*** Begin section ***

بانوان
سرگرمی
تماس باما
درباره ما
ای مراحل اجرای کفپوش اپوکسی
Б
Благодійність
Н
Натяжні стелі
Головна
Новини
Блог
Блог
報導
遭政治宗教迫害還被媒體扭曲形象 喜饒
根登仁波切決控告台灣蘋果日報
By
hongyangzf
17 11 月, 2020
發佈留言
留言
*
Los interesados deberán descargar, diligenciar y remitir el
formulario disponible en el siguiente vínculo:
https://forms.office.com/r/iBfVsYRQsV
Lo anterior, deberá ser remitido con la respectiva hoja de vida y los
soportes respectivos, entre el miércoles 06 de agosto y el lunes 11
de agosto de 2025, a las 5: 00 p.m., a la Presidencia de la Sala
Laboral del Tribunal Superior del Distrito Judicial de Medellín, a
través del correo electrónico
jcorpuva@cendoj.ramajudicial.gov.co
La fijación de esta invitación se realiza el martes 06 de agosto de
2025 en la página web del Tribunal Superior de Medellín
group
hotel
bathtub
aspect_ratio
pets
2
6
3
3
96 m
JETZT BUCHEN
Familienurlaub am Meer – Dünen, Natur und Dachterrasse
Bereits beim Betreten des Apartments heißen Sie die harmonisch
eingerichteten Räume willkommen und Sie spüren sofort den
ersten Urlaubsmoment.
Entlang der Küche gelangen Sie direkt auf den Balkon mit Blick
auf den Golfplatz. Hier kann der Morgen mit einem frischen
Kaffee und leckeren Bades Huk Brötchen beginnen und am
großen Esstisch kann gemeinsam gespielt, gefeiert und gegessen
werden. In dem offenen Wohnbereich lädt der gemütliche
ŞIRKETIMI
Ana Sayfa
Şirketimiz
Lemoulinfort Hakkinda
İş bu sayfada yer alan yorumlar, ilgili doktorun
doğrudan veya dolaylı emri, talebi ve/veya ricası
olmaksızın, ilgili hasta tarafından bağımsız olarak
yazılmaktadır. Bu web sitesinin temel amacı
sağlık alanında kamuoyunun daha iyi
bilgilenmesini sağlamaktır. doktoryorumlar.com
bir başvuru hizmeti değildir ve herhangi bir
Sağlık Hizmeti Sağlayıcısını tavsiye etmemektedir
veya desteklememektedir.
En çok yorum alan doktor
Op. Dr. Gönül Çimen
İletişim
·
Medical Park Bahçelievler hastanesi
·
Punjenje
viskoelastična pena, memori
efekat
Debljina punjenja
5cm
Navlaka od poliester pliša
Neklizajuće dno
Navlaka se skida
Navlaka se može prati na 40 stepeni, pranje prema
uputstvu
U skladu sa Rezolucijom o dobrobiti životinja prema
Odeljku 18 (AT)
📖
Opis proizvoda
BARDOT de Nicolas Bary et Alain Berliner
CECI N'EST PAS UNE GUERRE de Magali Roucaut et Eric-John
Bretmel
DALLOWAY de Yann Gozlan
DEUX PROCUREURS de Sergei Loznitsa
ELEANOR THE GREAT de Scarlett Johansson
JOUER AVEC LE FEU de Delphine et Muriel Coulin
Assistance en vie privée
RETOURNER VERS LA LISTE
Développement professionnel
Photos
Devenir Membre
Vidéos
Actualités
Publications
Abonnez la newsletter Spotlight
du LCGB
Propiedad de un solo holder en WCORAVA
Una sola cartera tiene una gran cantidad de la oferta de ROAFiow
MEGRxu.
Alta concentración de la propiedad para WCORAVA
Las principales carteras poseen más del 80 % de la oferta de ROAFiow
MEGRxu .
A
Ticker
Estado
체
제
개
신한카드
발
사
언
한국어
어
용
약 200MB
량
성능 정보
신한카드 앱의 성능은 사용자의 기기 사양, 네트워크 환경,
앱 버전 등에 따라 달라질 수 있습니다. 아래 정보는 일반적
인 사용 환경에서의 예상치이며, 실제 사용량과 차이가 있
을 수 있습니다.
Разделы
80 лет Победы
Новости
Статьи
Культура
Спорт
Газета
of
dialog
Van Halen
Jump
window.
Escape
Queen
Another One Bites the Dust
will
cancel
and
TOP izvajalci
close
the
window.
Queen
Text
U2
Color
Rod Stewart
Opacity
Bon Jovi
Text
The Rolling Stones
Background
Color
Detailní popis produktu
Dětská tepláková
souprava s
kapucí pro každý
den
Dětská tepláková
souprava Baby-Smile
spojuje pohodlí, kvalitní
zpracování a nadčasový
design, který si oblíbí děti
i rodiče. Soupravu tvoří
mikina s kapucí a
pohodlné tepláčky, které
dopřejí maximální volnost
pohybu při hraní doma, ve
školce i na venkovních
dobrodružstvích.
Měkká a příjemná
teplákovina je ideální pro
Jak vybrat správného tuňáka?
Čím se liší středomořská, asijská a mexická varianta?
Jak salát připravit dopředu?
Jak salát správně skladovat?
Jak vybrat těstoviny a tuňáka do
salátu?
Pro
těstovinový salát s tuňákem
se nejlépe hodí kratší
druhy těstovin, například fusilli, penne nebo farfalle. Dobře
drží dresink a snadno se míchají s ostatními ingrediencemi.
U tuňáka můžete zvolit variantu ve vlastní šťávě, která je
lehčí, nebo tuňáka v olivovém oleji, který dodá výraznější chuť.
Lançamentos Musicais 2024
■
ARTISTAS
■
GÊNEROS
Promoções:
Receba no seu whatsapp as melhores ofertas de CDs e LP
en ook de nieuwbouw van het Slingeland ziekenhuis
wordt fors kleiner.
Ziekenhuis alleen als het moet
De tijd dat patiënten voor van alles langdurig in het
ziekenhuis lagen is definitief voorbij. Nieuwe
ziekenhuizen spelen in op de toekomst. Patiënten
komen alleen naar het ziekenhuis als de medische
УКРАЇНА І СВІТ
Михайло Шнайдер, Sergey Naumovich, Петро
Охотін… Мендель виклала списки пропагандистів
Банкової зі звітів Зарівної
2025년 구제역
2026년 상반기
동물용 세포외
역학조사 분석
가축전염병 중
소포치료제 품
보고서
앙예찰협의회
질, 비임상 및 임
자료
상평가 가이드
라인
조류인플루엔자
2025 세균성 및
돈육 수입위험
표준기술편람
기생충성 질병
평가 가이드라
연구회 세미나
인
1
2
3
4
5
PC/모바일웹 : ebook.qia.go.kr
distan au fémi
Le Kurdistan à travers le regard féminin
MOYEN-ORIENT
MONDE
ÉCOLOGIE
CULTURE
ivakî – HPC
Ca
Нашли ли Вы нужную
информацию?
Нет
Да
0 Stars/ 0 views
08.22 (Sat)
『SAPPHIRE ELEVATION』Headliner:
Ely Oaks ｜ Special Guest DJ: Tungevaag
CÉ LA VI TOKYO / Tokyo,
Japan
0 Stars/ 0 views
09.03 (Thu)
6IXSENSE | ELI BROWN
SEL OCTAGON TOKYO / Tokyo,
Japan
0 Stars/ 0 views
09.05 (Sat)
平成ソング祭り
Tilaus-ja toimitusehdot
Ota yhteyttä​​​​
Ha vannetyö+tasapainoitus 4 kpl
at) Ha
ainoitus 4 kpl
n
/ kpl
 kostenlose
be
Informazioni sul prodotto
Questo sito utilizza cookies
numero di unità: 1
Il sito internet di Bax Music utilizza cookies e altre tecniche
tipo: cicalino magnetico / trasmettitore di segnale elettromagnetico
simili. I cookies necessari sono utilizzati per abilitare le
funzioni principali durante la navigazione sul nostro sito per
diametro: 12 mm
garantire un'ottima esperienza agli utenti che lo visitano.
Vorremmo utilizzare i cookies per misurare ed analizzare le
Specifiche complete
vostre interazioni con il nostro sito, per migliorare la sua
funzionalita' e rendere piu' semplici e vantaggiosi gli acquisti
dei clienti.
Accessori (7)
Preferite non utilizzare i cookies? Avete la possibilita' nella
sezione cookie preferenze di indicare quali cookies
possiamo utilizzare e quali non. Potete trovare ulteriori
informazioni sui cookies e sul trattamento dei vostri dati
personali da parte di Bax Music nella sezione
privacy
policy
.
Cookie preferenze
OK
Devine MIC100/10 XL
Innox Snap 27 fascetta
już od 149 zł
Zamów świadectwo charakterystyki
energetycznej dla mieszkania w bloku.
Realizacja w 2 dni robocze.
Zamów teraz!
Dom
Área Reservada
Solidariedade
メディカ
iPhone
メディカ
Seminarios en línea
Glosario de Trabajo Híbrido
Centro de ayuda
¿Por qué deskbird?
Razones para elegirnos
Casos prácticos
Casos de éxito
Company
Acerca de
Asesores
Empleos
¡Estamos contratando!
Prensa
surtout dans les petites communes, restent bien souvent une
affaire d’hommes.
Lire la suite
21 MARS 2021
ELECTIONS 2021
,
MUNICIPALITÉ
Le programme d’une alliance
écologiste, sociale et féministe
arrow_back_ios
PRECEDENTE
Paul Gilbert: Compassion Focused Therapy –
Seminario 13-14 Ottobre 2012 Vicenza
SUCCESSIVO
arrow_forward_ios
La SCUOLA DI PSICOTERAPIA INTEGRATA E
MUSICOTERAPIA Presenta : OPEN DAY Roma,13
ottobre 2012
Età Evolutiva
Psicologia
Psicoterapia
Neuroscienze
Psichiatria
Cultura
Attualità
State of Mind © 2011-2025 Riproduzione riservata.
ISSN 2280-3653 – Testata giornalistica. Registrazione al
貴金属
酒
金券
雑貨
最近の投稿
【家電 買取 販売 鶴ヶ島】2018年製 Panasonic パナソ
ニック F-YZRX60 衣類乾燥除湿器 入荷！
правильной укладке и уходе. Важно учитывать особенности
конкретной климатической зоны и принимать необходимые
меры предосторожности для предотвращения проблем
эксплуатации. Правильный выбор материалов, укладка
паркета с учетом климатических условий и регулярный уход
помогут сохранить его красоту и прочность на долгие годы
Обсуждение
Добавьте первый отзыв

*** End section ***

*TASK INSTRUCTIONS:* Where the word "Superior" occurs in a line of the records, copy that line.

*WRITTEN REPLY:*
Laboral del Tribunal Superior del Distrito Judicial de Medellín, a
2025 en la página web del Tribunal Superior de Medellín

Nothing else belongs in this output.